Saved entries:

==========

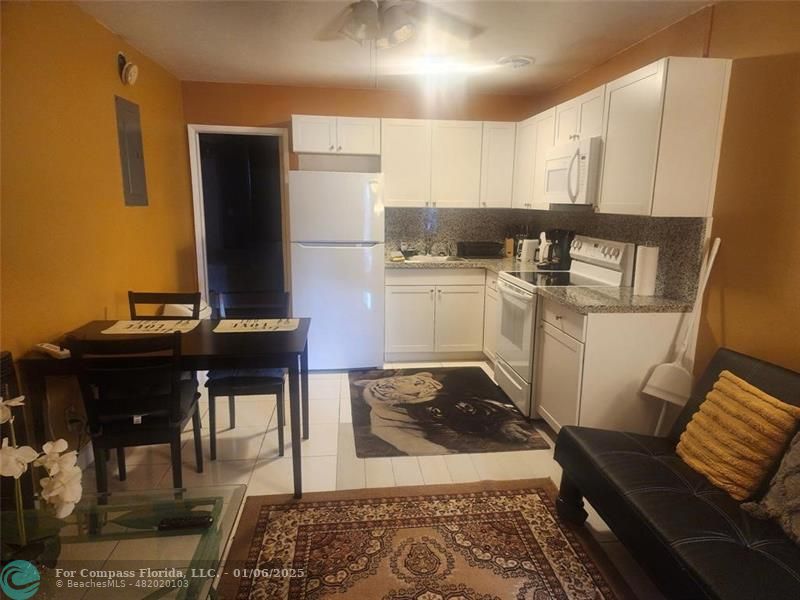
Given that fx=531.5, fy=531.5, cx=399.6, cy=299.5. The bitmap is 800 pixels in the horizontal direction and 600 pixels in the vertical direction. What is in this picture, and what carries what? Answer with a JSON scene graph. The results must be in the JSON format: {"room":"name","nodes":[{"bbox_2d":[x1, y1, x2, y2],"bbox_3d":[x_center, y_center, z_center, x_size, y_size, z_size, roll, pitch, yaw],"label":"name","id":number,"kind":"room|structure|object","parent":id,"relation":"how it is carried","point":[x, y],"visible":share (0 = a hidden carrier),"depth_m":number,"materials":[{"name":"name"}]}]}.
{"room":"kitchen","nodes":[
{"label":"kitchen","id":0,"kind":"room"},
{"bbox_2d":[0,0,192,462],"bbox_3d":[-1.674,-0.132,1.897,0.126,2.469,6.316,-1,12,-6],"label":"left wall","id":1,"kind":"structure","parent":0,"point":[103,61],"depth_m":2.82,"materials":[{"name":"paint"}]},
{"bbox_2d":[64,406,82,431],"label":"wall socket","id":2,"kind":"object","parent":1,"relation":"attached to","point":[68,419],"visible":0.75,"depth_m":2.70,"materials":[{"name":"white plastic"}]},
{"bbox_2d":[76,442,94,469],"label":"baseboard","id":3,"kind":"structure","parent":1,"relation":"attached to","point":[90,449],"depth_m":2.93,"materials":[{"name":"white paint"}]},
{"bbox_2d":[117,52,137,85],"bbox_3d":[-1.766,-1.508,3.466,0.090,0.202,0.205,-1,12,-6],"label":"smoke detector","id":4,"kind":"object","parent":1,"relation":"attached to","point":[131,73],"visible":0.98,"depth_m":3.43,"materials":[{"name":"white"}]},
{"bbox_2d":[114,93,148,206],"bbox_3d":[-1.821,-1.007,3.644,0.026,0.716,0.373,-1,12,-6],"label":"electrical panel","id":5,"kind":"object","parent":1,"relation":"attached to","point":[136,185],"visible":0.99,"depth_m":3.60,"materials":[{"name":"grey metal"}]},
{"bbox_2d":[181,80,538,309],"bbox_3d":[-0.303,-0.768,5.171,3.311,2.455,0.127,-1,12,-6],"label":"back wall","id":6,"kind":"structure","parent":0,"point":[257,118],"depth_m":4.85,"materials":[{"name":"brown paint"}]},
{"bbox_2d":[187,124,292,311],"bbox_3d":[-1.461,-0.563,5.106,1.049,2.105,0.241,-1,12,-6],"label":"doorway","id":7,"kind":"object","parent":6,"relation":"in","point":[207,296],"visible":0.74,"depth_m":5.00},
{"bbox_2d":[291,115,379,155],"bbox_3d":[-0.578,-1.467,4.757,0.768,0.318,0.359,-1,12,-6],"label":"upper cabinet","id":8,"kind":"object","parent":6,"relation":"attached to","point":[298,147],"visible":0.96,"depth_m":4.62,"materials":[{"name":"white paint"}]},
{"bbox_2d":[290,115,518,209],"bbox_3d":[0.043,-1.230,4.847,2.070,0.727,0.367,-1,12,-6],"label":"upper cabinet run","id":9,"kind":"object","parent":6,"relation":"attached to","point":[449,200],"visible":0.95,"depth_m":4.73,"materials":[{"name":"white paint"}]},
{"bbox_2d":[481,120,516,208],"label":"upper cabinet","id":10,"kind":"object","parent":6,"relation":"attached to","point":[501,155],"visible":0.6,"depth_m":4.84,"materials":[{"name":"white paint"}]},
{"bbox_2d":[69,363,661,599],"bbox_3d":[-0.137,1.028,2.674,3.867,0.101,7.088,-1,12,-6],"label":"floor","id":11,"kind":"structure","parent":0,"point":[269,468],"depth_m":3.00,"materials":[{"name":"beige tile"}]},
{"bbox_2d":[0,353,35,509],"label":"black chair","id":12,"kind":"object","parent":11,"relation":"on","point":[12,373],"visible":0.54,"depth_m":2.07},
{"bbox_2d":[0,483,248,599],"bbox_3d":[-0.924,0.990,1.409,0.839,0.427,1.107,-1,12,-6],"label":"glass table","id":13,"kind":"object","parent":11,"relation":"on","point":[229,506],"visible":0.81,"depth_m":1.62,"materials":[{"name":"clear glass"}]},
{"bbox_2d":[0,391,82,569],"bbox_3d":[-0.999,0.500,1.353,0.318,0.538,0.307,8,13,31],"label":"orchid","id":14,"kind":"object","parent":13,"relation":"on","point":[55,481],"visible":0.98,"depth_m":1.36,"materials":[{"name":"white plant"}]},
{"bbox_2d":[158,514,212,530],"bbox_3d":[-0.670,0.693,1.661,0.156,0.020,0.043,-1,12,-6],"label":"remote control","id":15,"kind":"object","parent":13,"relation":"on","point":[194,521],"visible":1,"depth_m":1.65,"materials":[{"name":"black plastic"}]},
{"bbox_2d":[70,331,203,495],"bbox_3d":[-1.196,0.543,2.501,0.437,0.881,0.495,-1,12,-6],"label":"dining chair","id":16,"kind":"object","parent":11,"relation":"on","point":[148,432],"visible":0.9,"depth_m":2.33,"materials":[{"name":"black wood"}]},
{"bbox_2d":[19,317,310,496],"bbox_3d":[-1.099,0.554,2.813,1.216,0.747,0.768,-1,12,-6],"label":"dining table","id":17,"kind":"object","parent":11,"relation":"on","point":[217,348],"visible":0.64,"depth_m":2.50,"materials":[{"name":"wood"}]},
{"bbox_2d":[35,342,70,358],"bbox_3d":[-1.573,0.226,2.408,0.210,0.026,0.047,7,13,30],"label":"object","id":18,"kind":"object","parent":17,"relation":"on","point":[45,347],"visible":0.98,"depth_m":2.38,"materials":[{"name":"white plastic"}]},
{"bbox_2d":[102,319,200,333],"bbox_3d":[-1.349,0.143,2.896,0.455,0.004,0.301,-1,12,-6],"label":"placemat","id":19,"kind":"object","parent":17,"relation":"on","point":[126,323],"visible":0.97,"depth_m":2.87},
{"bbox_2d":[211,317,301,332],"bbox_3d":[-0.790,0.140,2.947,0.456,0.003,0.296,-1,12,-6],"label":"placemat","id":20,"kind":"object","parent":17,"relation":"on","point":[242,325],"visible":0.99,"depth_m":2.92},
{"bbox_2d":[128,290,201,319],"bbox_3d":[-1.434,0.422,3.132,0.436,0.882,0.473,-1,12,-6],"label":"dining chair","id":21,"kind":"object","parent":11,"relation":"on","point":[131,301],"visible":0.24,"depth_m":3.26,"materials":[{"name":"wood"}]},
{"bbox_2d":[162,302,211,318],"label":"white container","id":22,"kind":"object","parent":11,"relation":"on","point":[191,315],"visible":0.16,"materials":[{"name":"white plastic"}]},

==========

An exact repeat of all the data is required, pictures excluded.

Given that fx=531.5, fy=531.5, cx=399.6, cy=299.5. The bitmap is 800 pixels in the horizontal direction and 600 pixels in the vertical direction. What is in this picture, and what carries what? Answer with a JSON scene graph. The results must be in the JSON format: {"room":"name","nodes":[{"bbox_2d":[x1, y1, x2, y2],"bbox_3d":[x_center, y_center, z_center, x_size, y_size, z_size, roll, pitch, yaw],"label":"name","id":number,"kind":"room|structure|object","parent":id,"relation":"how it is carried","point":[x, y],"visible":share (0 = a hidden carrier),"depth_m":number,"materials":[{"name":"name"}]}]}.
{"room":"kitchen","nodes":[
{"label":"kitchen","id":0,"kind":"room"},
{"bbox_2d":[0,0,192,462],"bbox_3d":[-1.674,-0.132,1.897,0.126,2.469,6.316,-1,12,-6],"label":"left wall","id":1,"kind":"structure","parent":0,"point":[103,61],"depth_m":2.82,"materials":[{"name":"paint"}]},
{"bbox_2d":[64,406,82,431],"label":"wall socket","id":2,"kind":"object","parent":1,"relation":"attached to","point":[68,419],"visible":0.75,"depth_m":2.70,"materials":[{"name":"white plastic"}]},
{"bbox_2d":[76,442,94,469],"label":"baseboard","id":3,"kind":"structure","parent":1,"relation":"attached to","point":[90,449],"depth_m":2.93,"materials":[{"name":"white paint"}]},
{"bbox_2d":[117,52,137,85],"bbox_3d":[-1.766,-1.508,3.466,0.090,0.202,0.205,-1,12,-6],"label":"smoke detector","id":4,"kind":"object","parent":1,"relation":"attached to","point":[131,73],"visible":0.98,"depth_m":3.43,"materials":[{"name":"white"}]},
{"bbox_2d":[114,93,148,206],"bbox_3d":[-1.821,-1.007,3.644,0.026,0.716,0.373,-1,12,-6],"label":"electrical panel","id":5,"kind":"object","parent":1,"relation":"attached to","point":[136,185],"visible":0.99,"depth_m":3.60,"materials":[{"name":"grey metal"}]},
{"bbox_2d":[181,80,538,309],"bbox_3d":[-0.303,-0.768,5.171,3.311,2.455,0.127,-1,12,-6],"label":"back wall","id":6,"kind":"structure","parent":0,"point":[257,118],"depth_m":4.85,"materials":[{"name":"brown paint"}]},
{"bbox_2d":[187,124,292,311],"bbox_3d":[-1.461,-0.563,5.106,1.049,2.105,0.241,-1,12,-6],"label":"doorway","id":7,"kind":"object","parent":6,"relation":"in","point":[207,296],"visible":0.74,"depth_m":5.00},
{"bbox_2d":[291,115,379,155],"bbox_3d":[-0.578,-1.467,4.757,0.768,0.318,0.359,-1,12,-6],"label":"upper cabinet","id":8,"kind":"object","parent":6,"relation":"attached to","point":[298,147],"visible":0.96,"depth_m":4.62,"materials":[{"name":"white paint"}]},
{"bbox_2d":[290,115,518,209],"bbox_3d":[0.043,-1.230,4.847,2.070,0.727,0.367,-1,12,-6],"label":"upper cabinet run","id":9,"kind":"object","parent":6,"relation":"attached to","point":[449,200],"visible":0.95,"depth_m":4.73,"materials":[{"name":"white paint"}]},
{"bbox_2d":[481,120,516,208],"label":"upper cabinet","id":10,"kind":"object","parent":6,"relation":"attached to","point":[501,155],"visible":0.6,"depth_m":4.84,"materials":[{"name":"white paint"}]},
{"bbox_2d":[69,363,661,599],"bbox_3d":[-0.137,1.028,2.674,3.867,0.101,7.088,-1,12,-6],"label":"floor","id":11,"kind":"structure","parent":0,"point":[269,468],"depth_m":3.00,"materials":[{"name":"beige tile"}]},
{"bbox_2d":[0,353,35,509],"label":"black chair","id":12,"kind":"object","parent":11,"relation":"on","point":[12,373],"visible":0.54,"depth_m":2.07},
{"bbox_2d":[0,483,248,599],"bbox_3d":[-0.924,0.990,1.409,0.839,0.427,1.107,-1,12,-6],"label":"glass table","id":13,"kind":"object","parent":11,"relation":"on","point":[229,506],"visible":0.81,"depth_m":1.62,"materials":[{"name":"clear glass"}]},
{"bbox_2d":[0,391,82,569],"bbox_3d":[-0.999,0.500,1.353,0.318,0.538,0.307,8,13,31],"label":"orchid","id":14,"kind":"object","parent":13,"relation":"on","point":[55,481],"visible":0.98,"depth_m":1.36,"materials":[{"name":"white plant"}]},
{"bbox_2d":[158,514,212,530],"bbox_3d":[-0.670,0.693,1.661,0.156,0.020,0.043,-1,12,-6],"label":"remote control","id":15,"kind":"object","parent":13,"relation":"on","point":[194,521],"visible":1,"depth_m":1.65,"materials":[{"name":"black plastic"}]},
{"bbox_2d":[70,331,203,495],"bbox_3d":[-1.196,0.543,2.501,0.437,0.881,0.495,-1,12,-6],"label":"dining chair","id":16,"kind":"object","parent":11,"relation":"on","point":[148,432],"visible":0.9,"depth_m":2.33,"materials":[{"name":"black wood"}]},
{"bbox_2d":[19,317,310,496],"bbox_3d":[-1.099,0.554,2.813,1.216,0.747,0.768,-1,12,-6],"label":"dining table","id":17,"kind":"object","parent":11,"relation":"on","point":[217,348],"visible":0.64,"depth_m":2.50,"materials":[{"name":"wood"}]},
{"bbox_2d":[35,342,70,358],"bbox_3d":[-1.573,0.226,2.408,0.210,0.026,0.047,7,13,30],"label":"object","id":18,"kind":"object","parent":17,"relation":"on","point":[45,347],"visible":0.98,"depth_m":2.38,"materials":[{"name":"white plastic"}]},
{"bbox_2d":[102,319,200,333],"bbox_3d":[-1.349,0.143,2.896,0.455,0.004,0.301,-1,12,-6],"label":"placemat","id":19,"kind":"object","parent":17,"relation":"on","point":[126,323],"visible":0.97,"depth_m":2.87},
{"bbox_2d":[211,317,301,332],"bbox_3d":[-0.790,0.140,2.947,0.456,0.003,0.296,-1,12,-6],"label":"placemat","id":20,"kind":"object","parent":17,"relation":"on","point":[242,325],"visible":0.99,"depth_m":2.92},
{"bbox_2d":[128,290,201,319],"bbox_3d":[-1.434,0.422,3.132,0.436,0.882,0.473,-1,12,-6],"label":"dining chair","id":21,"kind":"object","parent":11,"relation":"on","point":[131,301],"visible":0.24,"depth_m":3.26,"materials":[{"name":"wood"}]},
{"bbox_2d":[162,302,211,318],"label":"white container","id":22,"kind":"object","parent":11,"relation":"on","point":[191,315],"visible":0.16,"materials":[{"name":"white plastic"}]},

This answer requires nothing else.